Instructions for the task:
Only those lines in the data below from the line containing "thumb tip: (594, 939)" through the line containing "pinky tip: (952, 379)", both included, should be restated word for word.

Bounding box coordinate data
__________

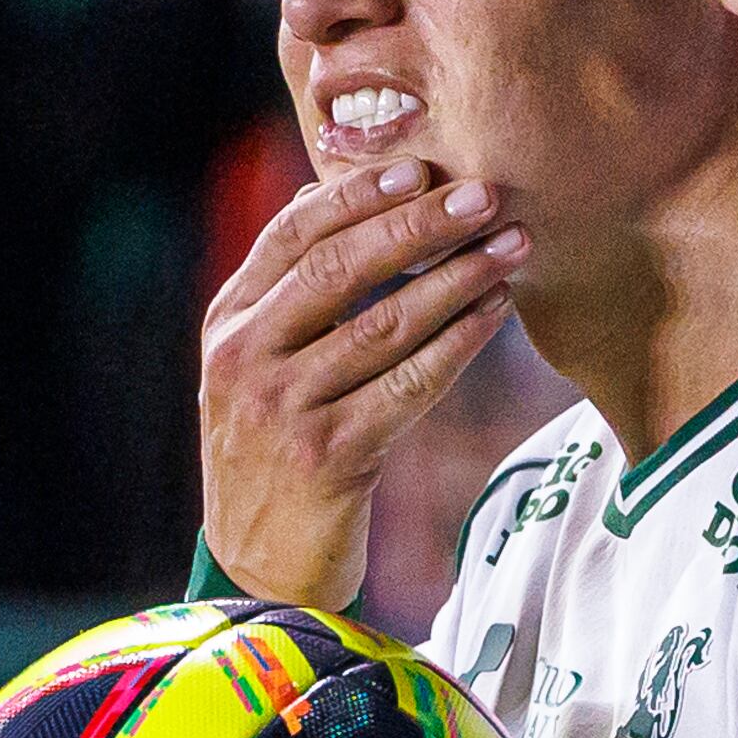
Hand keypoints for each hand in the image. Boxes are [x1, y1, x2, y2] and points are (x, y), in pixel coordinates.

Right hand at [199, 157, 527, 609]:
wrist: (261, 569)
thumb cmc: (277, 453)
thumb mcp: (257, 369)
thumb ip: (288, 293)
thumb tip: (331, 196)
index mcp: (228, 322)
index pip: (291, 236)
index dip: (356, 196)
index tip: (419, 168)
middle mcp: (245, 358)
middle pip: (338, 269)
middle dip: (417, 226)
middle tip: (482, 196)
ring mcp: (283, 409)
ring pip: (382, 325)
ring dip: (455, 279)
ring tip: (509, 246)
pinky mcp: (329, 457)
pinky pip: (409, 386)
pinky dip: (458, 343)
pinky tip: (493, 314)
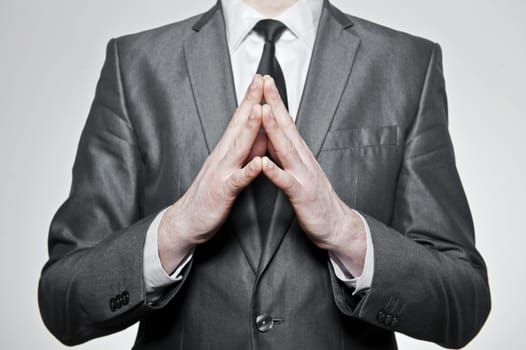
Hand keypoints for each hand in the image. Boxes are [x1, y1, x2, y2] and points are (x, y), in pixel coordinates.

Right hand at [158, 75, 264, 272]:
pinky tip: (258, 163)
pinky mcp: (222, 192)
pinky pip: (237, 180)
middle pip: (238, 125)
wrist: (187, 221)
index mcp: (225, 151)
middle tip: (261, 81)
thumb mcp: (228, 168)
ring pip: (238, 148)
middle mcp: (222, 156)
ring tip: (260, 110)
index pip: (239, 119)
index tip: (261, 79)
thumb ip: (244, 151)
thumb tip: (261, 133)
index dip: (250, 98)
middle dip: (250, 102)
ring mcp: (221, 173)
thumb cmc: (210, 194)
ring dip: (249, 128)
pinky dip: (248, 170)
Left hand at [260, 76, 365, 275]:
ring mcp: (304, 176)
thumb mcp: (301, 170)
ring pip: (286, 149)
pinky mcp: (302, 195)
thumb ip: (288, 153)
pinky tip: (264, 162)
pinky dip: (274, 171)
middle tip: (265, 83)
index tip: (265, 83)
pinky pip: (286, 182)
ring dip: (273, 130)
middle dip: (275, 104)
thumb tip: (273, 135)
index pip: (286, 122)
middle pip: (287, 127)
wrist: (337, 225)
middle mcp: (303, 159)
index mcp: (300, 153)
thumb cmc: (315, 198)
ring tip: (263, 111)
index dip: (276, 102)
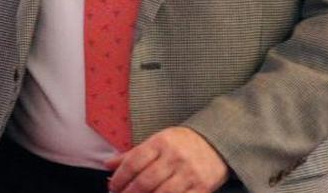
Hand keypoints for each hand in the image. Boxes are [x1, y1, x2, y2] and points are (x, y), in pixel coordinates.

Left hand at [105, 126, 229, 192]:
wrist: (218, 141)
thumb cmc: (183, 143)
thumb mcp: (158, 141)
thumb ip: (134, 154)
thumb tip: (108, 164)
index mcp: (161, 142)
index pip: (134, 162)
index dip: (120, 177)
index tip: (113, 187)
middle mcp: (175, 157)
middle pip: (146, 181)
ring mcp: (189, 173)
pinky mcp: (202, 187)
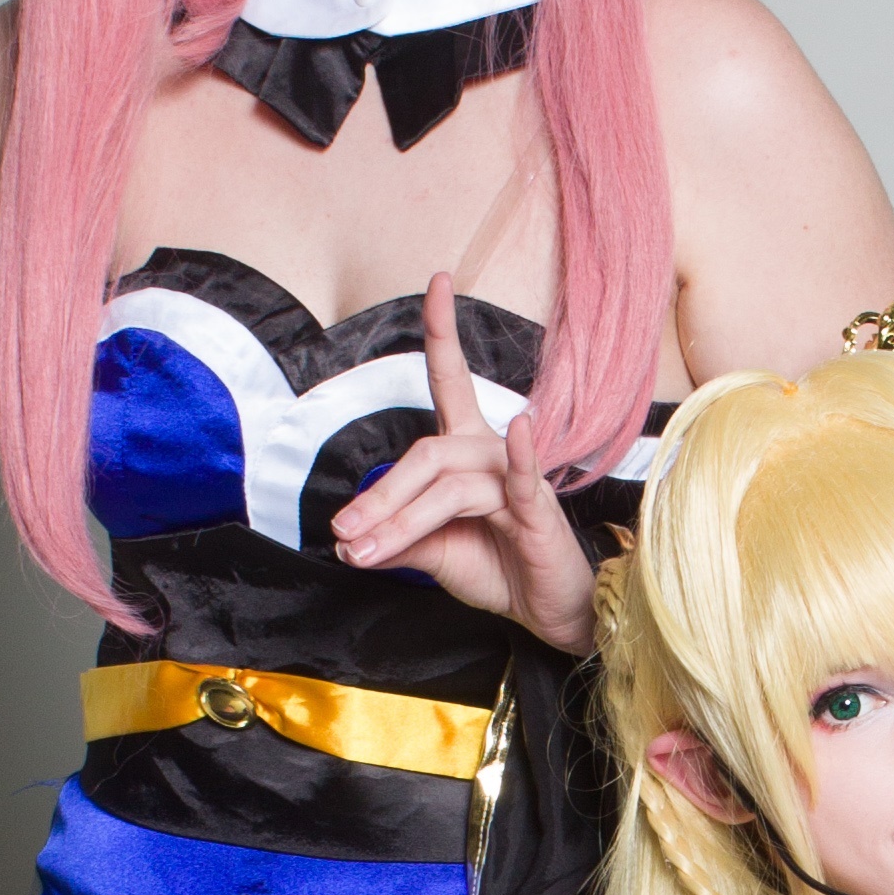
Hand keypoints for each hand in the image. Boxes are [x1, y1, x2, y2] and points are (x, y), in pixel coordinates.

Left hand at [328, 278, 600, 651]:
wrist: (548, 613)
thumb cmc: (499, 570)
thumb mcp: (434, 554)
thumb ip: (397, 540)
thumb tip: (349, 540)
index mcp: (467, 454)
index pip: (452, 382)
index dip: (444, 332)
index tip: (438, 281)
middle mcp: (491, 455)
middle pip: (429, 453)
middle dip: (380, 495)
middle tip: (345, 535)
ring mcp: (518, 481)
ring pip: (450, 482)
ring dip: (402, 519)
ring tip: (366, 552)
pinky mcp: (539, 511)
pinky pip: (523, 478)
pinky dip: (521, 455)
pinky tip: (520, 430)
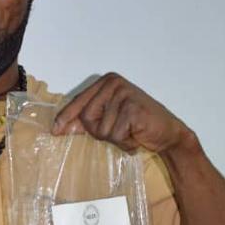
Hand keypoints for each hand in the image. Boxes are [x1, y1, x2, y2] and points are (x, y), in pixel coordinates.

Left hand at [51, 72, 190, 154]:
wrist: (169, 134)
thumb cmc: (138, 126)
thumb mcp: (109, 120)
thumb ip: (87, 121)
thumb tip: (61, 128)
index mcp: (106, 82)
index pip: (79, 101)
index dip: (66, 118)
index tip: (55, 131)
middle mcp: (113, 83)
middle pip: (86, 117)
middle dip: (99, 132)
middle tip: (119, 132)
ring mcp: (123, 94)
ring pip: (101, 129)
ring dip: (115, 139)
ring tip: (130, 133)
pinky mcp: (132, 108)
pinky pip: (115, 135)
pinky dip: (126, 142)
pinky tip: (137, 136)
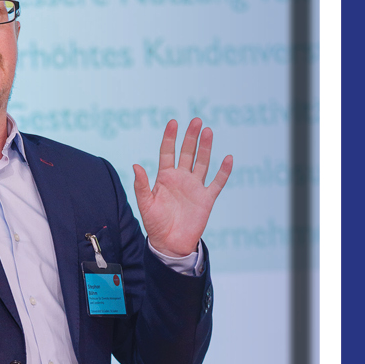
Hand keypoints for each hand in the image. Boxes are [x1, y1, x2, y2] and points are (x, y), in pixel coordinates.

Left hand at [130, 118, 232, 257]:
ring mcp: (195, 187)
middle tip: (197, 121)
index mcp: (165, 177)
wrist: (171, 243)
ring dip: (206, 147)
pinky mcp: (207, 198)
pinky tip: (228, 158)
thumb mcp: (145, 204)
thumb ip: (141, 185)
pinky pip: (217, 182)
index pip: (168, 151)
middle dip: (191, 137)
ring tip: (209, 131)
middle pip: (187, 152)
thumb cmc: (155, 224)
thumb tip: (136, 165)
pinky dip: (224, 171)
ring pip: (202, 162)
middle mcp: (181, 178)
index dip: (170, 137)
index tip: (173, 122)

__________

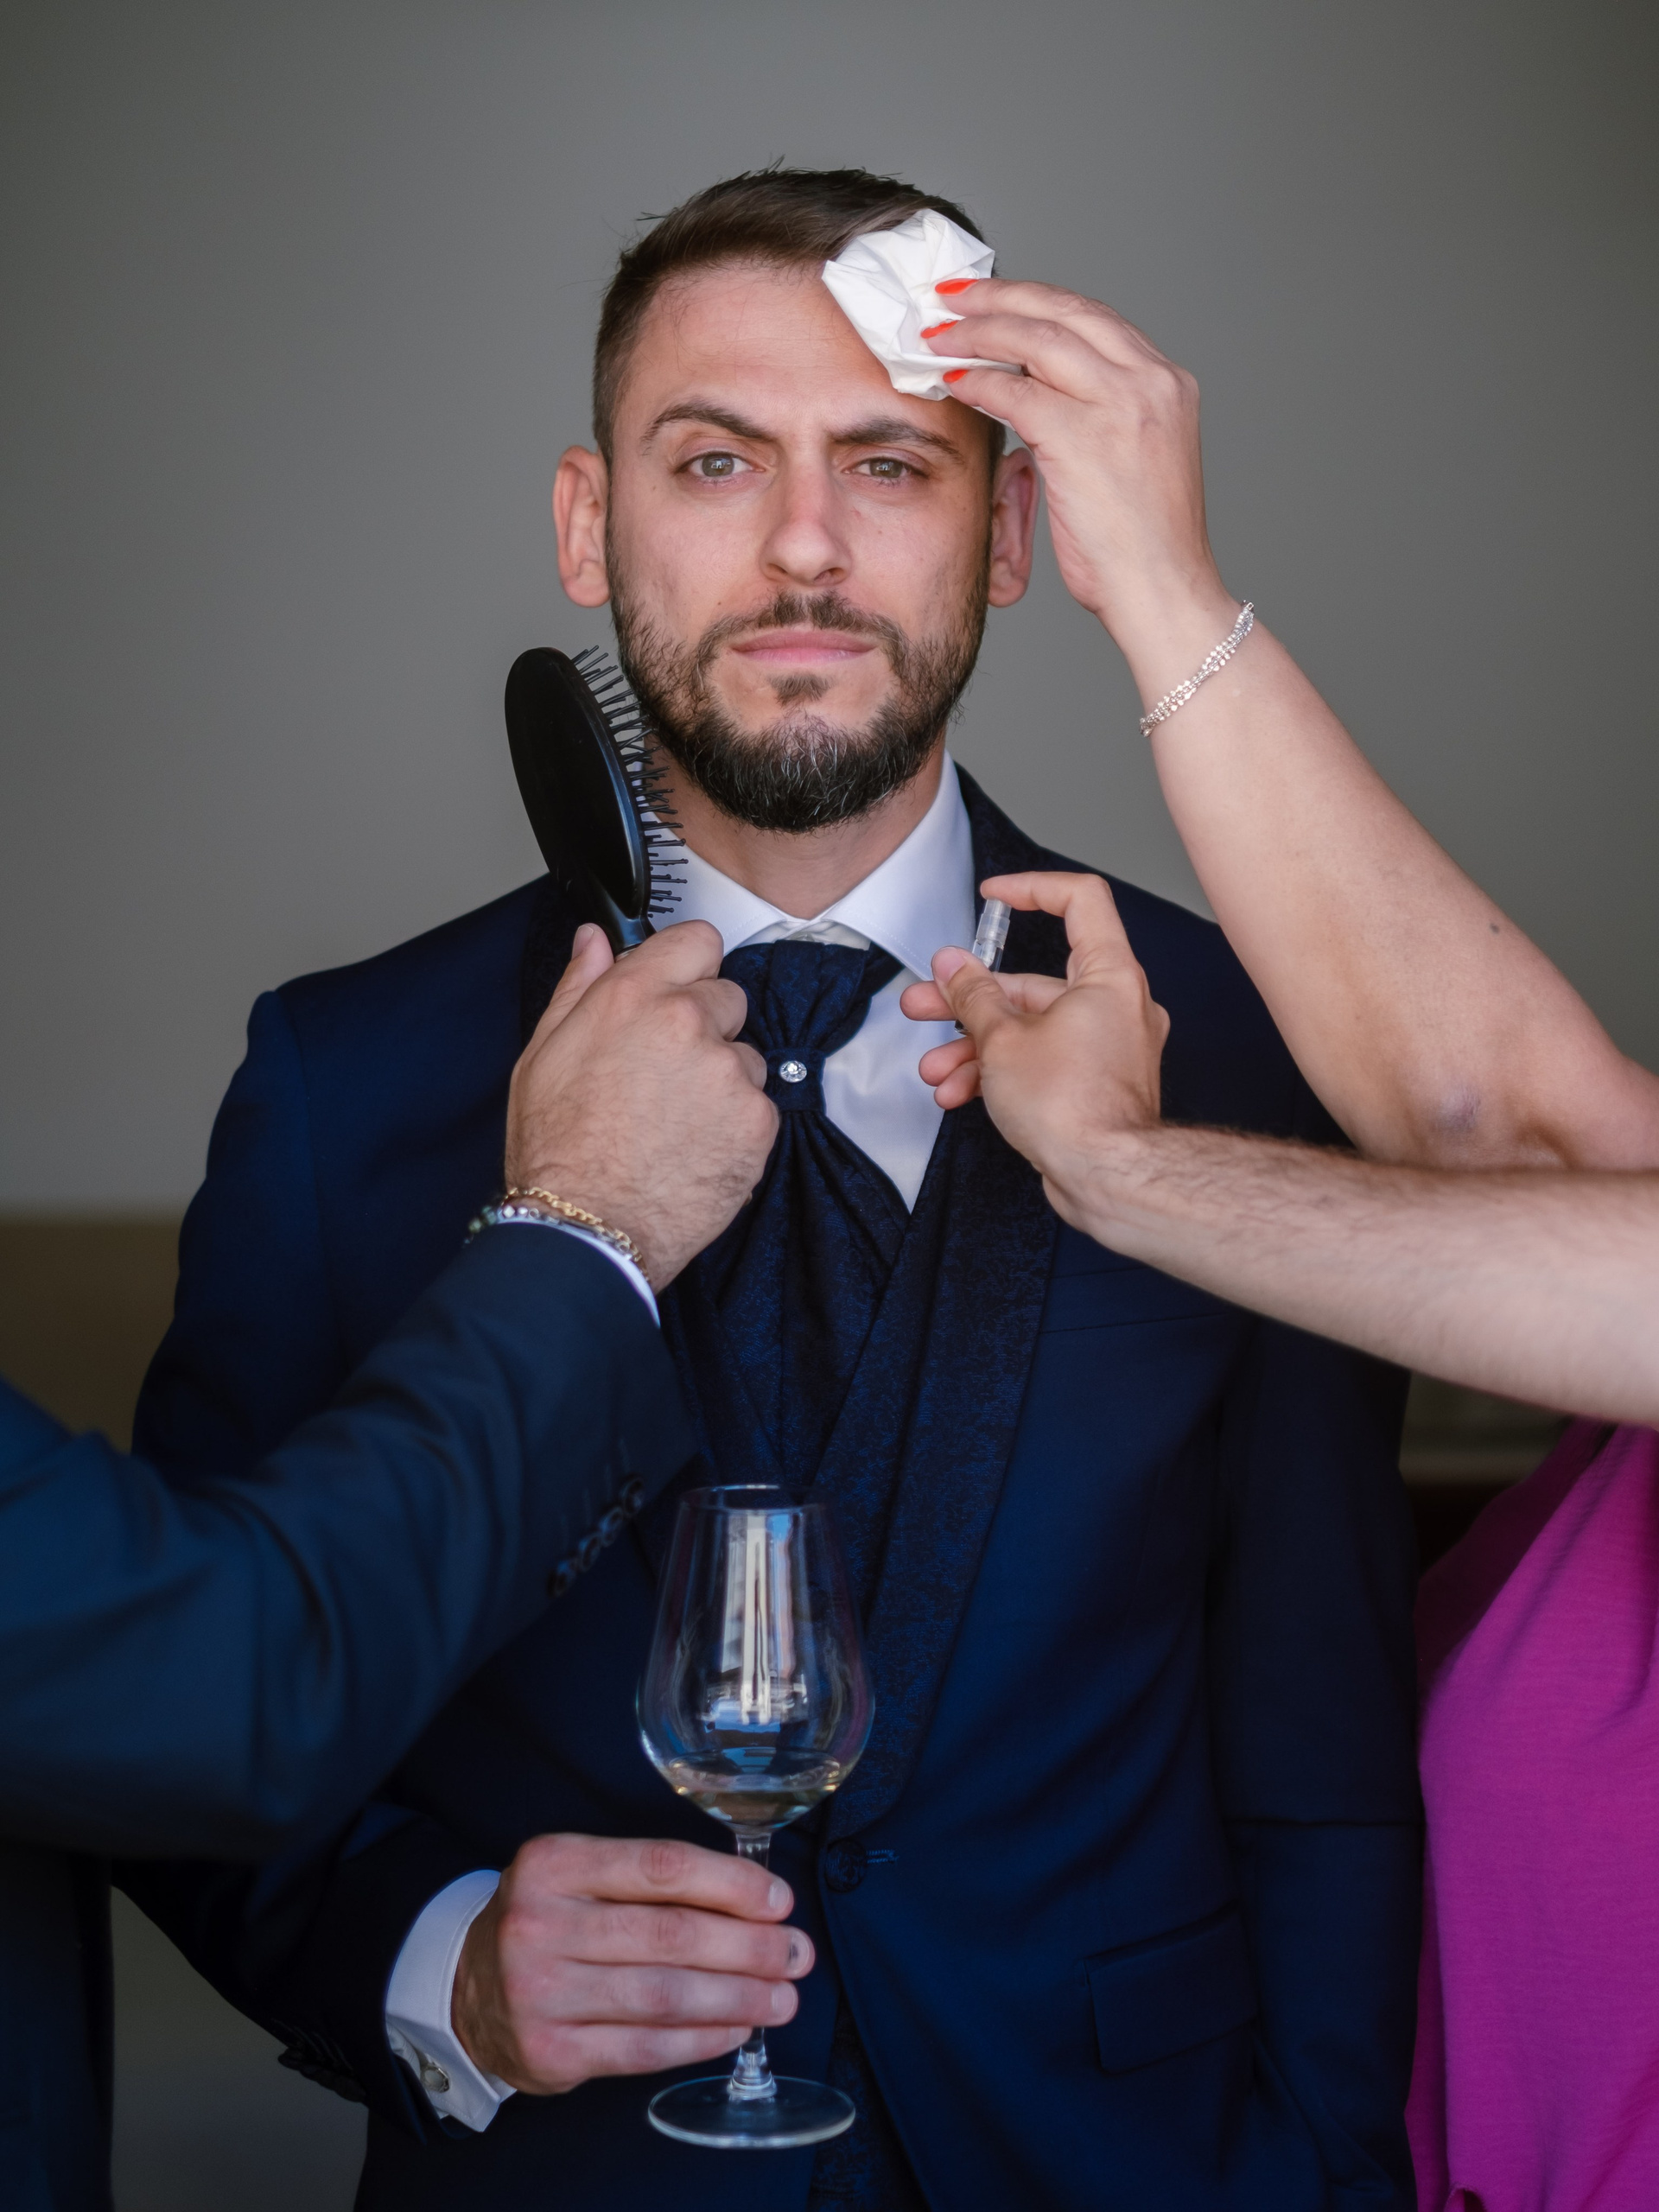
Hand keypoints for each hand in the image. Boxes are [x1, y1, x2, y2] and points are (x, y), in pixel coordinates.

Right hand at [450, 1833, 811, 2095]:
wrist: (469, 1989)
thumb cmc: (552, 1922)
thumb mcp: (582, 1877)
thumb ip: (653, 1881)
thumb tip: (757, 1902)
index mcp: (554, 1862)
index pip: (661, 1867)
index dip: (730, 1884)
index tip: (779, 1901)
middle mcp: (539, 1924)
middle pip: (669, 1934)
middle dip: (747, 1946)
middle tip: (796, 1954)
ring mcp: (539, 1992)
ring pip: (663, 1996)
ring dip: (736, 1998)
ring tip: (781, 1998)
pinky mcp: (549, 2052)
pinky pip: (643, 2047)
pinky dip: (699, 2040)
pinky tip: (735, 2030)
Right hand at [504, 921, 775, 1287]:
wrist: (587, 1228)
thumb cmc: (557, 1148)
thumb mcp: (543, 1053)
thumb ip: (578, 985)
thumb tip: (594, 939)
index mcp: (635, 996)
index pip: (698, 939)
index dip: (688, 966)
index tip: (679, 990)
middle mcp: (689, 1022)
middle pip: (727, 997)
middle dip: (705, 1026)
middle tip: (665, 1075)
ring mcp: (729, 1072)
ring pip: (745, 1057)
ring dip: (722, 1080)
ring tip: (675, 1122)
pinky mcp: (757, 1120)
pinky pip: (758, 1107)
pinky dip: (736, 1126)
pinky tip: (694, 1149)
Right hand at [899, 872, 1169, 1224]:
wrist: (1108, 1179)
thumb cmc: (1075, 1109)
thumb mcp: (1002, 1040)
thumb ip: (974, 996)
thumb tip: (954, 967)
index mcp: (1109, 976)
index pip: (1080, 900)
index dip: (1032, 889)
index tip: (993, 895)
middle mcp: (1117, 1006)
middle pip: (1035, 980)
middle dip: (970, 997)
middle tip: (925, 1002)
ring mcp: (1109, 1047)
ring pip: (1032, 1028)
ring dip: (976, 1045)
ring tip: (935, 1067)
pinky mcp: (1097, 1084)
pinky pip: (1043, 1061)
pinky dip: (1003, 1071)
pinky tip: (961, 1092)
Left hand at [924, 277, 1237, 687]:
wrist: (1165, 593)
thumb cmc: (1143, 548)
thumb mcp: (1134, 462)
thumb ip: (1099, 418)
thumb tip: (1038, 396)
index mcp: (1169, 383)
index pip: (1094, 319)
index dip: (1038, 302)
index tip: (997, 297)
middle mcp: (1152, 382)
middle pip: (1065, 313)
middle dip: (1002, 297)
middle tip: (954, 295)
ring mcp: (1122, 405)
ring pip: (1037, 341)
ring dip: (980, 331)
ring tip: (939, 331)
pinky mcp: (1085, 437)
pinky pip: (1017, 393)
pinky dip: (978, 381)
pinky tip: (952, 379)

__________

Task output:
thumb tip: (594, 939)
index mcp: (635, 996)
index pip: (698, 939)
index dip: (688, 966)
index tip: (679, 990)
middle mcp: (689, 1022)
middle pip: (727, 997)
middle dip: (705, 1026)
middle tip: (665, 1075)
ring mcp: (729, 1072)
ring pip: (745, 1057)
ring dip: (722, 1080)
ring tip: (675, 1122)
pinky mcp: (757, 1120)
pinky pip: (758, 1107)
pinky dip: (736, 1126)
pinky tip: (694, 1149)
Right hand at [899, 872, 1169, 1224]:
wrist: (1108, 1179)
thumb cmc: (1075, 1109)
thumb mcp: (1002, 1040)
thumb ip: (974, 996)
thumb tip: (954, 967)
index mcp: (1109, 976)
index pip: (1080, 900)
index dip: (1032, 889)
index tip: (993, 895)
middle mcp: (1117, 1006)
middle pip: (1035, 980)
middle dip: (970, 997)
middle tip: (925, 1002)
ring mcp: (1109, 1047)
ring pip: (1032, 1028)
ring dip: (976, 1045)
ring tip: (935, 1067)
pinky mcp: (1097, 1084)
pinky pip: (1043, 1061)
pinky dip: (1003, 1071)
pinky tip: (961, 1092)
Left hand at [924, 277, 1237, 687]:
wrist: (1165, 593)
thumb cmc: (1143, 548)
thumb mcp: (1134, 462)
thumb ip: (1099, 418)
thumb tip: (1038, 396)
index mcp: (1169, 383)
index pip: (1094, 319)
index dip: (1038, 302)
index tip: (997, 297)
middle mcp: (1152, 382)
middle pip: (1065, 313)
middle dip: (1002, 297)
middle tip: (954, 295)
ring mcp: (1122, 405)
ring pip: (1037, 341)
ring dip: (980, 331)
ring tip: (939, 331)
pinky mcp: (1085, 437)
pinky pip: (1017, 393)
pinky dip: (978, 381)
pinky tip: (952, 379)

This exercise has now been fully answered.